La justice dans tout cela ?

Malheureusement, ce n’est pas la fin de l’histoire. Les trois Norwich visant Twitter, Tucows et Substack sont encore à venir, et toute personne identifiée risque d’être poursuivie. Alors, ne cherchez pas la « vertu qui inspire le respect absolu des droits des autres » dans l’affaire de Radio X contre « tout ce beau monde ». Il n’y a que la volonté malsaine d’instrumentaliser le système judiciaire afin de punir et bâillonner des gens qui n’ont rien fait de mal, des gens qui ne font que critiquer une station de radio.

* Procès-verbal du 22 décembre 2022, 200-17-032501-215.
** 2022 QCCS 4299 p. [10] : « RÉSERVE le droit de la demanderesse RNC Média inc. de modifier les présentes procédures afin d'y ajouter des défendeurs additionnels, si jugé nécessaire par ses experts en enquête informatique, suivant la réception des informations demandées à la défenderesse [Meta Platforms] ».

★ ★ ★ ★ ★

[Tâche à accomplir]
Reproduisez à l'identique et en entier le texte ci-dessus sur l'affaire de Radio X.

★ ★ ★ ★ ★

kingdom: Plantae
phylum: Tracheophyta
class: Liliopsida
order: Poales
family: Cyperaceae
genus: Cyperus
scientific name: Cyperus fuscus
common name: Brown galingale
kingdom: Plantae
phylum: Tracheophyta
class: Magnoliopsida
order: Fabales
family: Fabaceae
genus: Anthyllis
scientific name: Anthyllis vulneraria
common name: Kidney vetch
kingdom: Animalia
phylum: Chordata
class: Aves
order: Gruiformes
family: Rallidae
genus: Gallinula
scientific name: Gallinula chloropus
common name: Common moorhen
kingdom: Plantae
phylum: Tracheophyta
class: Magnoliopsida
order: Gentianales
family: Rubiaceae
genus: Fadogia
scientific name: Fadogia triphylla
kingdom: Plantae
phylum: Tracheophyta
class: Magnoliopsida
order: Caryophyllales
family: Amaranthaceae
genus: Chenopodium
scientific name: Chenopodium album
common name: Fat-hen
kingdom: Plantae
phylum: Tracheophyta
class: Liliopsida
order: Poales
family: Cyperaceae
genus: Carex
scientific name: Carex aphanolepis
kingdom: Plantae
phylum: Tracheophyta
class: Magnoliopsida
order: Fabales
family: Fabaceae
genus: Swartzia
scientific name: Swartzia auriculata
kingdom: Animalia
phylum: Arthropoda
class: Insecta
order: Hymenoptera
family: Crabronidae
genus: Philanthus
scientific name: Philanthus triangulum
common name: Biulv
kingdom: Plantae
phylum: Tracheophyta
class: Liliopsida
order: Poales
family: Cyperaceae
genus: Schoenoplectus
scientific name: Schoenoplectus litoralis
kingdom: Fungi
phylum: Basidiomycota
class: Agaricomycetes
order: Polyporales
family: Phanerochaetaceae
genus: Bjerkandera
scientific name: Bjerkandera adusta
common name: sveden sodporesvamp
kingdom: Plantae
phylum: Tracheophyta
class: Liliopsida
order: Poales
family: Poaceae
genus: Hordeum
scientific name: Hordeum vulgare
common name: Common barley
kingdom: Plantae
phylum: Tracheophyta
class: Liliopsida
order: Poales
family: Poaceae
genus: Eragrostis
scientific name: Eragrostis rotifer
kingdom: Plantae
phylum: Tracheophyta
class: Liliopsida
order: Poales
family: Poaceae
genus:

★ ★ ★ ★ ★

[Réponse attendue]
La justice dans tout cela ?

Malheureusement, ce n’est pas la fin de l’histoire. Les trois Norwich visant Twitter, Tucows et Substack sont encore à venir, et toute personne identifiée risque d’être poursuivie. Alors, ne cherchez pas la « vertu qui inspire le respect absolu des droits des autres » dans l’affaire de Radio X contre « tout ce beau monde ». Il n’y a que la volonté malsaine d’instrumentaliser le système judiciaire afin de punir et bâillonner des gens qui n’ont rien fait de mal, des gens qui ne font que critiquer une station de radio.

* Procès-verbal du 22 décembre 2022, 200-17-032501-215.
** 2022 QCCS 4299 p. [10] : « RÉSERVE le droit de la demanderesse RNC Média inc. de modifier les présentes procédures afin d'y ajouter des défendeurs additionnels, si jugé nécessaire par ses experts en enquête informatique, suivant la réception des informations demandées à la défenderesse [Meta Platforms] ».